Twitter users stand in as representatives of the general population. Already, the app has begun to show that users riding the subway are more likely to get sick than those who don’t. Eating at restaurants seems to be another factor for transmission.

The model is about 90 percent accurate—and because the algorithm gains more information as it is used, the database will become more accurate as it is accessed more often.

‘Field Notes’: Indeterminate Hikes+

Developed by Leila Nadir, lecturer in sustainability studies, and Cary Peppermint, assistant professor of art, Indeterminate Hikes+ guides users on walks through any landscape using Google Maps, with prompts and activities along the way that encourage participants to engage with their environments and see wilderness within urban spaces. The app is available for download on iPhones and Android phones.

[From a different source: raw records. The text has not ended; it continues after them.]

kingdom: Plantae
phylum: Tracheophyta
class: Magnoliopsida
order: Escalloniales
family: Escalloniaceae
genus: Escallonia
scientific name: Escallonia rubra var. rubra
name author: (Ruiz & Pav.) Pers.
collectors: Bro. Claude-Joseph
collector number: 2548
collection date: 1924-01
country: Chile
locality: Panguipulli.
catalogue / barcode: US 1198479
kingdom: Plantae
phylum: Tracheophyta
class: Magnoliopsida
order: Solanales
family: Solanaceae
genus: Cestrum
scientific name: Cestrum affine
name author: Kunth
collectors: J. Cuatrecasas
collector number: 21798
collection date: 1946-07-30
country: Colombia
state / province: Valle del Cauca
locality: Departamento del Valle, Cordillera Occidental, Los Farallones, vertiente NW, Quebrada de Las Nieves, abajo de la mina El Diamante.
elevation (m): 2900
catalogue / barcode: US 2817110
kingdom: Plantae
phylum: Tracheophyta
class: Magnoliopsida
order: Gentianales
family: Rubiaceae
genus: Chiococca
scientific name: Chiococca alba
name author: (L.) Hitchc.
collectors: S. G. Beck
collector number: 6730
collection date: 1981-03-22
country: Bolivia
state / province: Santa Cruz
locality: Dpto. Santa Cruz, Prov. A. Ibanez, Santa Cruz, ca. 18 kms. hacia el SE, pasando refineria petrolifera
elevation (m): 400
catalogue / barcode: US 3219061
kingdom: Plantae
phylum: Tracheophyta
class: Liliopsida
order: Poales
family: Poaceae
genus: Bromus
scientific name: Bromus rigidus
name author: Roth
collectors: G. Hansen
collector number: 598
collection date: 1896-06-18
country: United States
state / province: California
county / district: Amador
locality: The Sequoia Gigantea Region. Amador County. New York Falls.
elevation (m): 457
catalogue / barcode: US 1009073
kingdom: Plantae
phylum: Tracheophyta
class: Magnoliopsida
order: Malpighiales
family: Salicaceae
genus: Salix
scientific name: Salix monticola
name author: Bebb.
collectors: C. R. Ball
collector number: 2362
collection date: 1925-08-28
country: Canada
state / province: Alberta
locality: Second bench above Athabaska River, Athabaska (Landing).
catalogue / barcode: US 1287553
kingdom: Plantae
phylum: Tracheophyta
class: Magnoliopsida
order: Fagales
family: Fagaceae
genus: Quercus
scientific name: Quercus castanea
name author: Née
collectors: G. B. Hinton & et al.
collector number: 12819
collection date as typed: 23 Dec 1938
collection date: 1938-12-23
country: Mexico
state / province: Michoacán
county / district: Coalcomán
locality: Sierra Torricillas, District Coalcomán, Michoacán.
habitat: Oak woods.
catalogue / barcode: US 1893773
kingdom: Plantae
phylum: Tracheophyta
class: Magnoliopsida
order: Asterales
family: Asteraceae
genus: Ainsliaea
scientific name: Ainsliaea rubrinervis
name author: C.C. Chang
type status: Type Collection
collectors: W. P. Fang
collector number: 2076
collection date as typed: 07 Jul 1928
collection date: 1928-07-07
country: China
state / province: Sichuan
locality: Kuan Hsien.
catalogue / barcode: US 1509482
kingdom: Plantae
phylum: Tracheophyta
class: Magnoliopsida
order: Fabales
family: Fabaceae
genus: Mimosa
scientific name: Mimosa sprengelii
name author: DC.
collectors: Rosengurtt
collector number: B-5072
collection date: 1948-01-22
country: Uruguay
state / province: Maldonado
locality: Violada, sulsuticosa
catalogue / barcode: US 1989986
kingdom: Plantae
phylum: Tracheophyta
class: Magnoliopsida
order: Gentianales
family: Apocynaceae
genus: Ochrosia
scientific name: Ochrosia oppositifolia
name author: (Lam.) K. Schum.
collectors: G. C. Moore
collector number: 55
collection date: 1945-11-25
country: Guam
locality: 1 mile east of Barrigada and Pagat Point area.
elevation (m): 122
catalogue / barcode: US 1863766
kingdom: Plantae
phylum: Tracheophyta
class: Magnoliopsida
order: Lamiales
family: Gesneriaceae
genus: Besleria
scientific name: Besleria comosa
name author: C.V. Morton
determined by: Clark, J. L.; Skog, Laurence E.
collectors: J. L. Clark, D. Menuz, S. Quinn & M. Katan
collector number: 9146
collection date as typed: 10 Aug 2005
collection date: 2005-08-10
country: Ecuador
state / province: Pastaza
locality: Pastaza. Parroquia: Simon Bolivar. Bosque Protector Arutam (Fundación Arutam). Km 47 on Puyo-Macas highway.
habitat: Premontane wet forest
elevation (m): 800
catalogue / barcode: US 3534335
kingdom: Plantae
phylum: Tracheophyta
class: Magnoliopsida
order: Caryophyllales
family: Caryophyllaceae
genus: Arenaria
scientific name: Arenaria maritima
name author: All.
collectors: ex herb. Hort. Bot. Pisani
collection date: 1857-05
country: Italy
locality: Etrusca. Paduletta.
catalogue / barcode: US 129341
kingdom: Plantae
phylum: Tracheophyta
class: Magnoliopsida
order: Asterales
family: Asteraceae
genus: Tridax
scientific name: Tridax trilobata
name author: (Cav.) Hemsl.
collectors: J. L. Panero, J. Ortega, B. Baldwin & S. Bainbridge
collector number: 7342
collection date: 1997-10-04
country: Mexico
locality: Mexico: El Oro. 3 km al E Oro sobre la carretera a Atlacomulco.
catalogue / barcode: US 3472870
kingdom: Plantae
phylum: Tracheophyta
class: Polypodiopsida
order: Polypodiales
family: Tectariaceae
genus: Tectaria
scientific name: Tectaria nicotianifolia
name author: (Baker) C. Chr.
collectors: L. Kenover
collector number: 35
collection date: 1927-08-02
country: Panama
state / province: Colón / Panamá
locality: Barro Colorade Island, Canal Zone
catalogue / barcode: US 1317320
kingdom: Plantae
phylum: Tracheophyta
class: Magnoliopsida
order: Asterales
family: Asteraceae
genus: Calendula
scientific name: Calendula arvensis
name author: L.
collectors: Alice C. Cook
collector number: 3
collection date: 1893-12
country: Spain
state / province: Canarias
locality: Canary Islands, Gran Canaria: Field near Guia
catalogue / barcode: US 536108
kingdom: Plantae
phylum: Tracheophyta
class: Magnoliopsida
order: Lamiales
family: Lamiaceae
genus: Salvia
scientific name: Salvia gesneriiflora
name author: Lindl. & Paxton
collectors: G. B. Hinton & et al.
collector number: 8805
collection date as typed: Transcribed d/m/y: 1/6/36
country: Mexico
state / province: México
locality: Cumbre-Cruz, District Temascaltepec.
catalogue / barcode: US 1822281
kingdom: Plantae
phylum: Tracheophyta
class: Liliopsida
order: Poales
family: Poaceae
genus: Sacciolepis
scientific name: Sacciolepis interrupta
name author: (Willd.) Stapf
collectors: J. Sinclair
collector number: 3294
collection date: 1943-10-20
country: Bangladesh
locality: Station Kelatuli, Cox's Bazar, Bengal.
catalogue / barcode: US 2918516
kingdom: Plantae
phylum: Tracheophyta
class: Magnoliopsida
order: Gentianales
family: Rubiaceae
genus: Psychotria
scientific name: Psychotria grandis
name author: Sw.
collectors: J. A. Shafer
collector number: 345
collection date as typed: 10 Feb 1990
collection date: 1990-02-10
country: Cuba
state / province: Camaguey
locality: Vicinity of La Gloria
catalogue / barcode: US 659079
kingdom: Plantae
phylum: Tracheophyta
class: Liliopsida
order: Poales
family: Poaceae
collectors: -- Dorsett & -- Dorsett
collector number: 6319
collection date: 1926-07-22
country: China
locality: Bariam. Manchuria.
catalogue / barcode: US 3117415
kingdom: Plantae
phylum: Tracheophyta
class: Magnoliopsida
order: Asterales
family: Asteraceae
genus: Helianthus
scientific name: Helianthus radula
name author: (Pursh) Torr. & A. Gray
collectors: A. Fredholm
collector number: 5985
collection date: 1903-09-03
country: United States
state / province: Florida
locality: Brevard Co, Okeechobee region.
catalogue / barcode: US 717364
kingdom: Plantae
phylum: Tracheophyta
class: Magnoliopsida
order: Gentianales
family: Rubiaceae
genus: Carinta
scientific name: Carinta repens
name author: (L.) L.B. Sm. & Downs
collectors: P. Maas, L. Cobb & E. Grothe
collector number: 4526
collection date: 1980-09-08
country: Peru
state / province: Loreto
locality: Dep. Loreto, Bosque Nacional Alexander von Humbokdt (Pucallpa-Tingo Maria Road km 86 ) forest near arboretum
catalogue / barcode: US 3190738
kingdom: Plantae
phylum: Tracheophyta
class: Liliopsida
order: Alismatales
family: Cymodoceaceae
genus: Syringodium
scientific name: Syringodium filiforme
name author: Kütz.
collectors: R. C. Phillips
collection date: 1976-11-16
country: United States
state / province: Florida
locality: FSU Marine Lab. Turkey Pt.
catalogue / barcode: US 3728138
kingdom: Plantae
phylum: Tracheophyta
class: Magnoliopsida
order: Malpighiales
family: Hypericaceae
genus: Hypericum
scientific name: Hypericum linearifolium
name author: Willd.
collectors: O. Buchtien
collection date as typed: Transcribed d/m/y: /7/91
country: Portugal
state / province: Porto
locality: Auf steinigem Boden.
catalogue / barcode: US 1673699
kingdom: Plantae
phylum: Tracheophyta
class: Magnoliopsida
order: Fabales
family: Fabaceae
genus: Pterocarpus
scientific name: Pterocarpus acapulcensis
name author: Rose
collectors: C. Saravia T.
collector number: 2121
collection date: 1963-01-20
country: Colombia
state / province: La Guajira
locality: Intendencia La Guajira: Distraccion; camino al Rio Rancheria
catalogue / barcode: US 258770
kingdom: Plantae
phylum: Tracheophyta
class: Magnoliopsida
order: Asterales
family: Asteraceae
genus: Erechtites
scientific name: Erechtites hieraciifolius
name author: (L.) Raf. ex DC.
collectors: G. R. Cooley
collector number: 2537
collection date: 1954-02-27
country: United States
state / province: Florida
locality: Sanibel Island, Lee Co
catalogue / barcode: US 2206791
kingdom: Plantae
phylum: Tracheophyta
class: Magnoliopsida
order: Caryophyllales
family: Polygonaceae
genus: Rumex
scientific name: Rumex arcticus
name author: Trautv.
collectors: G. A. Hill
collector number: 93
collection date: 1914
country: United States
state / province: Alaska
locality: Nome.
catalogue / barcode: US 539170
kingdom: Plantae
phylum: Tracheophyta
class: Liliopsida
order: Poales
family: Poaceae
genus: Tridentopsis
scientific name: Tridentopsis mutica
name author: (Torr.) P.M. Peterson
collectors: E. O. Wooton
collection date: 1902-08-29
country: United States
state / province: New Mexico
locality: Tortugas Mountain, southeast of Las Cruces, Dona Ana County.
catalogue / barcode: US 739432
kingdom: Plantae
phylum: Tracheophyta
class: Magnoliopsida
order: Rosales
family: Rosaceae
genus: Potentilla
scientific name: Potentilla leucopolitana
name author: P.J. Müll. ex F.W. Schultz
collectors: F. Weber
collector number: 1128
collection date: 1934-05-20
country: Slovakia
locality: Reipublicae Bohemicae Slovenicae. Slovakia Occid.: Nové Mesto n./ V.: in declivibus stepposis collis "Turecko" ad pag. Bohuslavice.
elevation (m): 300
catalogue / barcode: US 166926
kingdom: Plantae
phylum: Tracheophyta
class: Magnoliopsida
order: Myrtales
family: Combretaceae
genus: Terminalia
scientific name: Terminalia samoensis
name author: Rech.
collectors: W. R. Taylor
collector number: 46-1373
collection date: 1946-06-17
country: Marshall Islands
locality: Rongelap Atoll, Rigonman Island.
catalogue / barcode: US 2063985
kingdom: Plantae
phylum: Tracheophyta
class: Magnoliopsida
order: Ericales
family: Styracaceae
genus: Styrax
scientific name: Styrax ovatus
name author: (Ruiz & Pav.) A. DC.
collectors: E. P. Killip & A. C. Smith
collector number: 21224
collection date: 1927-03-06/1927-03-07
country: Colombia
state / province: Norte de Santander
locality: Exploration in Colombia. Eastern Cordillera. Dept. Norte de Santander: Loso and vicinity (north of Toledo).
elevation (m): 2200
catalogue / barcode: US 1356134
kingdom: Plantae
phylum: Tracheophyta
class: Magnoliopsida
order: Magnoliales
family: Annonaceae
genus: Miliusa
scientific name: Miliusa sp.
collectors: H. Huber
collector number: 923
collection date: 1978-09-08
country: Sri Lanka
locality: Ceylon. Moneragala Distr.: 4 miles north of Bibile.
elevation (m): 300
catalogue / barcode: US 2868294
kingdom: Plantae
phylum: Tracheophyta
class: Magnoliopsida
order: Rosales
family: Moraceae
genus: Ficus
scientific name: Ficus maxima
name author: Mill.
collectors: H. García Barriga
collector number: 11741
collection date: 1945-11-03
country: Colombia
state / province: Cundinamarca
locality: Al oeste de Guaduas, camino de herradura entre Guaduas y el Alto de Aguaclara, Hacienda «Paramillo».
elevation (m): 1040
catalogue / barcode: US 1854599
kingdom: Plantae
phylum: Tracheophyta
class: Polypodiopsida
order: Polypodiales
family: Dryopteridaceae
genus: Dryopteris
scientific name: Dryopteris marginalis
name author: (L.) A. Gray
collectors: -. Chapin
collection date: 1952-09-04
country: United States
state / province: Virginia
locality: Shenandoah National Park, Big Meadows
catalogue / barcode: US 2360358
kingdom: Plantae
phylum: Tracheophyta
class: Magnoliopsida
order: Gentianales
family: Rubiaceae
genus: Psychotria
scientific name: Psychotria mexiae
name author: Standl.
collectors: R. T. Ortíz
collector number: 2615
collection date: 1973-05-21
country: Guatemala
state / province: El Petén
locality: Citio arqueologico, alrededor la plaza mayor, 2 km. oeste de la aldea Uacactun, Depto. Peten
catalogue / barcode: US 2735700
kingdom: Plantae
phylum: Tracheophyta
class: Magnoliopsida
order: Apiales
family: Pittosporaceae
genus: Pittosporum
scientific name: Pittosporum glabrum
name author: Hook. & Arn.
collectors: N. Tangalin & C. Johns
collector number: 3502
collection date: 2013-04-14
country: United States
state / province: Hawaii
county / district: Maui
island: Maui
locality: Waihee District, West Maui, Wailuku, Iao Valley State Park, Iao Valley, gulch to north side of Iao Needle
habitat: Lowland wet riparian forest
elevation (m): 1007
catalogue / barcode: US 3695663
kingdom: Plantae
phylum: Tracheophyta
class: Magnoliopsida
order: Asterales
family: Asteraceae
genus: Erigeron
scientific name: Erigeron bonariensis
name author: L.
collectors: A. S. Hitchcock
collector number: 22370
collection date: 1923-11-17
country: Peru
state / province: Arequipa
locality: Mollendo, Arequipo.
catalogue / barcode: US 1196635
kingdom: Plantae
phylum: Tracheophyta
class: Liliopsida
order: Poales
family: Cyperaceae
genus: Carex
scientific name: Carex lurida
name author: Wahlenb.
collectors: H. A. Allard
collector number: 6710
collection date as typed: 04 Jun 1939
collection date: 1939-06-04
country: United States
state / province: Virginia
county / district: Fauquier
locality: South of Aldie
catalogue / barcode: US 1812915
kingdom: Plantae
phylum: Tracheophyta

Using the app involves entering a start- and endpoint for a hike, much like obtaining Internet directions. But instead of selecting a direct route, Indeterminate Hikes+ generates a random path with various stops and specific actions during the course of a hike. While following a route through the heart of a city, a suburb, or the countryside, users may be asked to take photographs at designated points, write “field notes” on their phones, send a text message to someone, or perform a particular task—all in response to the surroundings. By prompting participants to slow down, observe, and interact with nature, Nadir and Peppermint intend for the app to stimulate thoughts about how nature is defined, how humans affect ecosystems, and how media can mediate and improve the relationship of people to the natural world.

“Everyone speeds through cities so fast,” Peppermint says. “We want to rethink that, and use technology”—which usually speeds us up—“to slow us down.” You don’t need to “unplug,” he adds, to connect with nature; mobile technologies can actually be used to reconnect with place.

After users complete their hikes, they can upload them to ecoarttech.org—Nadir and Peppermint’s website—so that others can view their route, photos, and notes. Indeterminate Hikes+ can be downloaded for free at ecoarttech.org.